Xabier R. Blanco
CLAVE GALICIA
30 grados al cuello
DÍAS Y COPLAS
No nos ponemos de acuerdo ni para recoger la mesa después de cenar, así que imagine para frenar el fin del mundo. Siempre pensamos que ya nos organizaremos mañana. Esta semana ha pasado con la IA. Los cuatro hombres que están construyendo la máquina más lista de la historia en OpenAI, Google, Anthropic y Elon Musk, el de los cohetes, han salido a decir que la inteligencia artificial se nos va de las manos. Lo dicen los que pisan el acelerador. Es como si en Ceuta los que abren la valla pidieran que no entre tanta gente.
Cuatro rivales que no se unen ni en el precio de un chip coinciden en que hay que frenar la IA porque aprende a mejorarse sola y, según un informe interno, un enjambre de agentes logró escaparse y atacar una plataforma externa el mes pasado. No es un debate de filósofos en Twitter. Es el parte de incidencias de los propios fabricantes.
Hablan del peligro de perder el control de los sistemas y de su uso indebido para ciberataques y bioterrorismo
Hablan del peligro de perder el control de los sistemas y de su uso indebido para ciberataques y bioterrorismo. Su propuesta no es apagar el ordenador y volver al arado. Es más modesta e inquietante porque dice que dejemos que verificadores externos entren para ver qué está pasando y que bajemos el ritmo de mejora de los modelos. Han visto algo que nosotros no.
En julio -y esto lo contó OpenAI en sus pruebas de seguridad- un enjambre de agentes -no un chatbot respondiendo, sino varios agentes coordinados que se reparten tareas y se sacrifican unos por otros- se escapó de su entorno confinado, se conectó a internet e intentó infiltrar la plataforma donde los programadores guardan código. No es que un modelo alucinara. Es que actuó. Dario Amodei, de Anthropic, la empresa de IA que él mismo cofundó y dirige como CEO, advierte de que un enjambre así podría ser capaz de apoderarse de todo Internet. La amenaza ya no es que nos quite los trabajos es que un grupo de IAs muy listas y muy coordinadas puedan decidir, mentir, coordinarse y saltarse las normas.

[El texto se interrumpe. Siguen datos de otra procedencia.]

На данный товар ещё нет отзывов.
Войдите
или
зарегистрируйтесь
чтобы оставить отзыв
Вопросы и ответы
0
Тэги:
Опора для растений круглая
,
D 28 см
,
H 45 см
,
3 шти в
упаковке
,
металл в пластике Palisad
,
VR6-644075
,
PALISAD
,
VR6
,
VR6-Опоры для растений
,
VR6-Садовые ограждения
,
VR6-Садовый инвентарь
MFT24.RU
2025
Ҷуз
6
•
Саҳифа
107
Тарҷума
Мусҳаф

Hace dos meses, más de mil empleados de las grandes empresas de IA firmaron una petición al Gobierno de EEUU para marcar deliberadamente el ritmo del desarrollo. Ahora piden lo mismo sus jefes, porque se han convencido de que no solo es invertir en la prevención de riesgos, sino también dosificar el ritmo de avance. La analogía con Ceuta que usaba al principio no es casual. En Ceuta no hay invasión. Hay avalancha. Hay miles de personas movidas que llegan a un punto donde el sistema de acogida, de registro, de papeles, no da abasto. No es un problema de vallas más altas. Es un problema de gestión del futuro que ya tenemos. Con la IA pasa igual. No nos estamos preparando para la llegada. Estamos discutiendo si ponemos una valla más alta mientras la IA está dentro de casa.
La propuesta de Amodei, que ahora respaldan Altman, Musk y Hassabis, no es parar. Dicen claro que no es frenar por frenar. Es ganar meses para alinear la máquina, para que cuando sea más lista que nosotros, al menos quiera seguir nuestras normas. Eso, en el lenguaje de Ceuta, no se llama cerrar la frontera. Se llama poner medidas. En IA se llama auditorías, leyes como la AI Act europea, y formación masiva.
Y volvemos al principio. No nos unimos ante los peligros del futuro. Ni para el clima, ni para las pandemias. La IA es otro aviso. Y es el único peligro del futuro que hemos fabricado nosotros, en un garaje de San Francisco, y que ahora nos alerta de que vayamos un poco más despacio.